It's been a good news-bad news kind of week for Merck and its cholesterol drugs Vytorin and Zetia. First, the good news: FDA says it has finished reviewing the data on potential links between those drugs and an increased risk of cancer and cancer-related deaths. And on balance, it's "unlikely" that the drugs increase those risks, the agency says.
"Based on the currently available information, FDA believes it is unlikely that Vytorin or Zetia increase the risk of cancer or cancer-related death, but at this time an association cannot be definitively ruled out," the agency said (as quoted by the Wall Street Journal).

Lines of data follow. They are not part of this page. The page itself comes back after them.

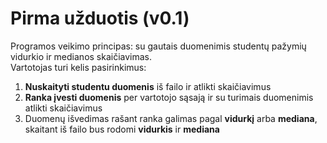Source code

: # Pirma užduotis (v0.1)
Programos veikimo principas: su gautais duomenimis studentų pažymių vidurkio ir medianos skaičiavimas.
<br>
Vartotojas turi kelis pasirinkimus:
1. **Nuskaityti studentu duomenis** iš failo ir atlikti skaičiavimus
2. **Ranka įvesti duomenis** per vartotojo sąsają ir su turimais duomenimis atlikti skaičiavimus
3. Duomenų išvedimas rašant ranka galimas pagal **vidurkį** arba **mediana**, skaitant iš failo bus rodomi **vidurkis** ir **mediana**
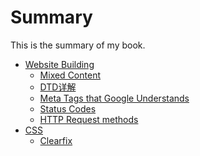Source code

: # Summary

This is the summary of my book.

* [Website Building]()
    * [Mixed Content](Website-building/mixed-content.md)
    * [DTD详解](Website-building/dtd.md)
    * [Meta Tags that Google Understands](Website-building/meta-tags.md)
    * [Status Codes](Website-building/status-codes.md)
    * [HTTP Request methods](Website-building/request-methods.md)
* [CSS]()
    * [Clearfix](CSS/clearfix.md)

Now, the bad news: Just a couple months after finalizing its purchase of Schering-Plough--and with it, full control of both Vytorin and Zetia--Merck now has to fight off a patent challenge. Merck's Schering unit brought suit after Mylan became the first to ask FDA to approve its generic version of Vytorin. In fact, Schering sued twice: Once in West Virginia, where Mylan is based (in Morgantown, FYI), and once in New Jersey, where Schering has its HQ.

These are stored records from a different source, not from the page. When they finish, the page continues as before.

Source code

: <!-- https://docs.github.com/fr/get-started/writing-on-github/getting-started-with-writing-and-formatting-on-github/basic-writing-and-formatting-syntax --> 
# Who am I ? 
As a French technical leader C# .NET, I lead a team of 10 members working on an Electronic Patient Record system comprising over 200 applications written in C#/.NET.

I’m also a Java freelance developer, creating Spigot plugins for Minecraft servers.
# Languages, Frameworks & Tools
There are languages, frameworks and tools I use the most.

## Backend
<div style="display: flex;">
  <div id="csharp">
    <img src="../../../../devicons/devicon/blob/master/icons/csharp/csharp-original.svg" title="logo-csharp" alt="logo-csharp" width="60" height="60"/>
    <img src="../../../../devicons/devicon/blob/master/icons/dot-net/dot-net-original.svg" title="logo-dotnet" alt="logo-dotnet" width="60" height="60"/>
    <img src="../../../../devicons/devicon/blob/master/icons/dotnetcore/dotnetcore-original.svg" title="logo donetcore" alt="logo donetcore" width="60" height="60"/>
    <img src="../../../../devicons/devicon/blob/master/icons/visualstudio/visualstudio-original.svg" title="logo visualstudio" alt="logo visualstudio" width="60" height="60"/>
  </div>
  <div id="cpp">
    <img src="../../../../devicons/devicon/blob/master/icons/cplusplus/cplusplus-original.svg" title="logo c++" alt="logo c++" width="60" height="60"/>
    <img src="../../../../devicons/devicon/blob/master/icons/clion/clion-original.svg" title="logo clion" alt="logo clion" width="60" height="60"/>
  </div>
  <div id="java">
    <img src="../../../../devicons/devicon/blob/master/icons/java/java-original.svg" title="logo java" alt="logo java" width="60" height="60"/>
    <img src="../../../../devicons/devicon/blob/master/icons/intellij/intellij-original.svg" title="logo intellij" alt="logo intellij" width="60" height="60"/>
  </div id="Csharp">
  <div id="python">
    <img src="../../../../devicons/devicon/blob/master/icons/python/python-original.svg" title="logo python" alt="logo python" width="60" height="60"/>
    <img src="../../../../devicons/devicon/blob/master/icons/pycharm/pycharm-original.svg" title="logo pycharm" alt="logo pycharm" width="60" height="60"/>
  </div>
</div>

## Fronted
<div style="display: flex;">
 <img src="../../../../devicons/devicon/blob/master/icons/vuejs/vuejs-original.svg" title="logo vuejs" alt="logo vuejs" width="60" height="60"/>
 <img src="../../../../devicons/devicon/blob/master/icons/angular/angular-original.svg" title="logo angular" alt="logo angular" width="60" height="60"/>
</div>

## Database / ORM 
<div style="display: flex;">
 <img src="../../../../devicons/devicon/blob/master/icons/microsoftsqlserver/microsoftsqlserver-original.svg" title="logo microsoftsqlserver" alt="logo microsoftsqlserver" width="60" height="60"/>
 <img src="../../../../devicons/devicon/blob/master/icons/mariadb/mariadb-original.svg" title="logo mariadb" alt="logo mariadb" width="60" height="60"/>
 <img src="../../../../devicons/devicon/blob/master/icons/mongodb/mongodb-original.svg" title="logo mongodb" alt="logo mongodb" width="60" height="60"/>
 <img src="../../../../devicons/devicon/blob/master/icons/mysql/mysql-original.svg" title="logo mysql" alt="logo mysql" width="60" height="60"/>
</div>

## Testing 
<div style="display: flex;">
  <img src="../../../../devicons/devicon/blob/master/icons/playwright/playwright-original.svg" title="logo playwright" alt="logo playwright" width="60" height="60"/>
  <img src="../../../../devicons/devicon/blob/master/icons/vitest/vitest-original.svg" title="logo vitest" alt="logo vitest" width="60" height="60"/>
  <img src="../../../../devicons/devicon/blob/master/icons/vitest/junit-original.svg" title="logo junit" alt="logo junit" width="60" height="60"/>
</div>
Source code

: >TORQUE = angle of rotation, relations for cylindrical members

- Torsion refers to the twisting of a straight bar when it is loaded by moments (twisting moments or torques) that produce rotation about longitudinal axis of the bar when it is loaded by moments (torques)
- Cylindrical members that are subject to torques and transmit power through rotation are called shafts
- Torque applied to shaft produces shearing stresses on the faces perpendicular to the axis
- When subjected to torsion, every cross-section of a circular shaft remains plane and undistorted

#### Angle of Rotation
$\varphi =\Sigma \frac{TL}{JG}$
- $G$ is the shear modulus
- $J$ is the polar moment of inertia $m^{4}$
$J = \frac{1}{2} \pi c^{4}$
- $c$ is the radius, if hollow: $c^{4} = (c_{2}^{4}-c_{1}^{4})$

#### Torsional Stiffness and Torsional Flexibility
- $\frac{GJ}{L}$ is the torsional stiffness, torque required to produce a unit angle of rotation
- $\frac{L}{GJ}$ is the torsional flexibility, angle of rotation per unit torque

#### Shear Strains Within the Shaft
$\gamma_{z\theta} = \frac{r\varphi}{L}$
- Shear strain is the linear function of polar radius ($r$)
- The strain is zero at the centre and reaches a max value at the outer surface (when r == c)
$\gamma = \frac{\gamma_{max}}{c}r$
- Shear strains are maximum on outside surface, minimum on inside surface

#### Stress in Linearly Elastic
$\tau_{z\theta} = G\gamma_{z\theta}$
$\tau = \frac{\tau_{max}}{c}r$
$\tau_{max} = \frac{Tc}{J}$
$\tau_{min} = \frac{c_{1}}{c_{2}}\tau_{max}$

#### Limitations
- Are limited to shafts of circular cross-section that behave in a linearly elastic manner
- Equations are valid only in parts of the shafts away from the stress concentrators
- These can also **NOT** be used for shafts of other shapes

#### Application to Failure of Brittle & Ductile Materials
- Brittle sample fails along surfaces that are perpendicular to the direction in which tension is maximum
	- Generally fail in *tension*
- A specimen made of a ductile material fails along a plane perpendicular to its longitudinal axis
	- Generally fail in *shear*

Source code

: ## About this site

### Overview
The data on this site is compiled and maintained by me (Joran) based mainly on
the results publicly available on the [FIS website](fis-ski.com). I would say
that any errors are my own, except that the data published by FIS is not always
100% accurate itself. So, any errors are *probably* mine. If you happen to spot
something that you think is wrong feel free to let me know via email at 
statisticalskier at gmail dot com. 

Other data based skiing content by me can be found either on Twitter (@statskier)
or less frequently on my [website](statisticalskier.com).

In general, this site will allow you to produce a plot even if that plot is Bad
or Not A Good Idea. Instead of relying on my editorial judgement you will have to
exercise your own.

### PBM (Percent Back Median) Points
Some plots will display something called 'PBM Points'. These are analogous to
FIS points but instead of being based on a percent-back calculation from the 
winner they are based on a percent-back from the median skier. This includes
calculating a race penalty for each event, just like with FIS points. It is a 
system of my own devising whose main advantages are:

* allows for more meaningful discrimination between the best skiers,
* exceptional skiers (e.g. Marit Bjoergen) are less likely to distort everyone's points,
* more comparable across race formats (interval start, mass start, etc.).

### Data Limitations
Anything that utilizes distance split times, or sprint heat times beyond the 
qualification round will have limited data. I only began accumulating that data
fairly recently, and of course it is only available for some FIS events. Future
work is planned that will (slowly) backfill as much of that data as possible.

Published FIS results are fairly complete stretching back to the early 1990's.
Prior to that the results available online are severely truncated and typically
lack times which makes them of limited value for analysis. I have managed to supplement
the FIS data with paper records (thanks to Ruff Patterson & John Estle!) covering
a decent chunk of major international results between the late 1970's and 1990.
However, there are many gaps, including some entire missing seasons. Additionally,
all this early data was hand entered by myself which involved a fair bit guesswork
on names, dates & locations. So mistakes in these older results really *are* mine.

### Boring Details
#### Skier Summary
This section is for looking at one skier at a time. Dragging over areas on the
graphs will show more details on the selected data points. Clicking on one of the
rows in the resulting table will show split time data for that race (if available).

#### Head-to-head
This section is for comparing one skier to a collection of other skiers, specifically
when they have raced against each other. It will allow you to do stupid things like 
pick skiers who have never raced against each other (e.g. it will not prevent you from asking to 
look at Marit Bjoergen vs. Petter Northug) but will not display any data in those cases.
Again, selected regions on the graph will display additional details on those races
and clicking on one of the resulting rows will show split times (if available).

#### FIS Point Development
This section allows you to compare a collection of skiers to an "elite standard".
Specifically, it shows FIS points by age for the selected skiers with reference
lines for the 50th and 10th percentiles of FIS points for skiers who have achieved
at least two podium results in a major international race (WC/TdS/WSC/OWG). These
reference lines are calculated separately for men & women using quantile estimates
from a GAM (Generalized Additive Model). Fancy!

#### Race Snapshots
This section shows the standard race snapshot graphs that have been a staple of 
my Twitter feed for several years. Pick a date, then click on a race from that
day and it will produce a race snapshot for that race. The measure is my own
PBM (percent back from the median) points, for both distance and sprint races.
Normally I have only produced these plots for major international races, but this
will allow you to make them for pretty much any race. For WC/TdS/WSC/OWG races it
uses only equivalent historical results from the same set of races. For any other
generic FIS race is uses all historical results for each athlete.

Merck's cholesterol-drug woes have been in the news a lot this year: The studies that questioned the meds' efficacy, outcomes-wise if not surrogate-marker-wise; the subsequent decline in scrips and sales. But the FDA's decision on cancer risk removes at least part of the worry. And by any measure, Vytorin and Zetia together are big-time revenue drivers for Merck. We'll have to wait and see whether the FDA judgment translates into better sales numbers.